* _Excerpt provided_:
%%

Machine Controller

A Machine is the declarative spec for a Node, as represented in Kubernetes core. If a new Machine object is created, a provider-specific controller will handle provisioning and installing a new host to register as a new Node matching the Machine spec. If the Machines spec is updated, a provider- specific controller is responsible for updating the Node in-place or replacing the host with a new one matching the updated spec. If a Machine object is deleted, the corresponding Node should have its external resources released by the provider-specific controller, and should be deleted as well.

Machines can be associated with a Cluster using a custom label cluster.k8s.io/cluster-name. When the label is set and non-empty, then it must reference the name of a cluster residing in the same namespace. The label must be set only once and updates are not permitted, an admission controller is going to enforce the change in a future version.

Machine

Machine has 4 fields:

Spec contains the desired machine state specified by the object. While much of the Spec is defined by users, unspecified parts may be filled in with defaults or by Controllers such as autoscalers.

Status contains only observed machine state and is only written by controllers. Status is not the source of truth for any information, but instead aggregates and publishes observed state.

TypeMeta contains metadata about the API itself - such as Group, Version, Kind.

ObjectMeta contains metadata about the specific object instance, for example, it's name, namespace, labels, and annotations, etc. ObjectMeta contains data common to most objects.

// Machine is the Schema for the machines API
// +k8s:openapi-gen=true
// +kubebuilder:resource:shortName=ma
// +kubebuilder:subresource:status
// +kubebuilder:printcolumn:name="ProviderID",type="string",JSONPath=".spec.providerID",description="Provider ID"

%%

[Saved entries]
%%

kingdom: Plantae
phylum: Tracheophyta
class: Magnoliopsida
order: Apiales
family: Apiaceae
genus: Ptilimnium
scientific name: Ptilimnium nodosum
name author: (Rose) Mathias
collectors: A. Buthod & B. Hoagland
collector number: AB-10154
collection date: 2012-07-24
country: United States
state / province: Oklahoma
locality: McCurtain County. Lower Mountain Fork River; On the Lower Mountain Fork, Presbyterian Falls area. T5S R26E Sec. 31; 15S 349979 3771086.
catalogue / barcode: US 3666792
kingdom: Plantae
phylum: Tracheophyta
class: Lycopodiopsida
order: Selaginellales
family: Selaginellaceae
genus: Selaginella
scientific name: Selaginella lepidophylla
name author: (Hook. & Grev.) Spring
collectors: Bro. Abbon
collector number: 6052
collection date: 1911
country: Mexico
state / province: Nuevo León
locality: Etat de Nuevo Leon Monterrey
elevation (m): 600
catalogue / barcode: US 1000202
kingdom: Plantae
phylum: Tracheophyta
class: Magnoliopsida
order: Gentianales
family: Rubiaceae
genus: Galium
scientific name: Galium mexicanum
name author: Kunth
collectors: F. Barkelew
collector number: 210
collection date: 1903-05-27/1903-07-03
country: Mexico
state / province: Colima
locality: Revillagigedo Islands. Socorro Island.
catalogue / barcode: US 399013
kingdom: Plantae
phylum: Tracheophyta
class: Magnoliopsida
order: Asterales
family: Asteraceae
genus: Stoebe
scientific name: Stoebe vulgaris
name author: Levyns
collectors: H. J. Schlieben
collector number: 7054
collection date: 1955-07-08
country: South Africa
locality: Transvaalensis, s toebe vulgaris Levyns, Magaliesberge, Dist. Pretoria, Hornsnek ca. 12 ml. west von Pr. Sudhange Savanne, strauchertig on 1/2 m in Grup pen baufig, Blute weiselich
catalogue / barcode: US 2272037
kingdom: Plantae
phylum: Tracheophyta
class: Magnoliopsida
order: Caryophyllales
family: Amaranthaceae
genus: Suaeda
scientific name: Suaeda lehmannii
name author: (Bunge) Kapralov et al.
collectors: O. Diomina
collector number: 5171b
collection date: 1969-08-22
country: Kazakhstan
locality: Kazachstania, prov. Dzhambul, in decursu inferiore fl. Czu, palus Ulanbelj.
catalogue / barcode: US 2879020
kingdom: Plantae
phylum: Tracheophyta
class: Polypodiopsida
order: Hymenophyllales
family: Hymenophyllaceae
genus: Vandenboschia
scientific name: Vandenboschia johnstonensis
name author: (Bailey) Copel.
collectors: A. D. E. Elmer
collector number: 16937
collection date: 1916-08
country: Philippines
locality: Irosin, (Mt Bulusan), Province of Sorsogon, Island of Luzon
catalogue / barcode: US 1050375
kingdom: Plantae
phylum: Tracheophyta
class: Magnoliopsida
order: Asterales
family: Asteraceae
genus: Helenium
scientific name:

%%

* _Set task 1_: In the collection entries, rewrite only the lines starting with the line containing "order: Apiales" and going on through the line containing "name author: Levyns", putting "date collected" in place of "collection date" and leaving everything else unchanged.
* _Set task 2_: Carry on the Machine Controller page from where it stops.
The Machine Controller page and the entries have no connection to each other.

* _Task result 1_:
order: Apiales
family: Apiaceae
genus: Ptilimnium
scientific name: Ptilimnium nodosum
name author: (Rose) Mathias
collectors: A. Buthod & B. Hoagland
collector number: AB-10154
date collected: 2012-07-24
country: United States
state / province: Oklahoma
locality: McCurtain County. Lower Mountain Fork River; On the Lower Mountain Fork, Presbyterian Falls area. T5S R26E Sec. 31; 15S 349979 3771086.
catalogue / barcode: US 3666792
kingdom: Plantae
phylum: Tracheophyta
class: Lycopodiopsida
order: Selaginellales
family: Selaginellaceae
genus: Selaginella
scientific name: Selaginella lepidophylla
name author: (Hook. & Grev.) Spring
collectors: Bro. Abbon
collector number: 6052
date collected: 1911
country: Mexico
state / province: Nuevo León
locality: Etat de Nuevo Leon Monterrey
elevation (m): 600
catalogue / barcode: US 1000202
kingdom: Plantae
phylum: Tracheophyta
class: Magnoliopsida
order: Gentianales
family: Rubiaceae
genus: Galium
scientific name: Galium mexicanum
name author: Kunth
collectors: F. Barkelew
collector number: 210
date collected: 1903-05-27/1903-07-03
country: Mexico
state / province: Colima
locality: Revillagigedo Islands. Socorro Island.
catalogue / barcode: US 399013
kingdom: Plantae
phylum: Tracheophyta
class: Magnoliopsida
order: Asterales
family: Asteraceae
genus: Stoebe
scientific name: Stoebe vulgaris
name author: Levyns

* _Task result 2_:
// +kubebuilder:printcolumn:name="Phase",type="string",JSONPath=".status.phase",description="Machine status such as Terminating/Pending/Running/Failed etc"
// +kubebuilder:printcolumn:name="NodeName",type="string",JSONPath=".status.nodeRef.name",description="Node name associated with this machine",priority=1
type Machine struct {
    metav1.TypeMeta   `json:",inline"`
    metav1.ObjectMeta `json:"metadata,omitempty"`

    Spec   MachineSpec   `json:"spec,omitempty"`
    Status MachineStatus `json:"status,omitempty"`
}

MachineSpec

The ProviderSpec is recommended to be a serialized API object in a format owned by that provider. This will allow the configuration to be strongly typed, versioned, and have as much nested depth as appropriate. These provider-specific API definitions are meant to live outside of the Machine API, which will allow them to evolve independently of it. Attributes like instance type, which network to use, and the OS image all belong in the ProviderSpec.

Some providers and tooling depend on an annotation to be set on the Machine to determine if provisioning has completed. For example, the clusterctl command does this here:

        // TODO: update once machine controllers have a way to indicate a machine has been provisoned. https://github.com/kubernetes-sigs/cluster-api/issues/253
    // Seeing a node cannot be purely relied upon because the machine running the control plane
    // will not be registering with the stack that provisions it.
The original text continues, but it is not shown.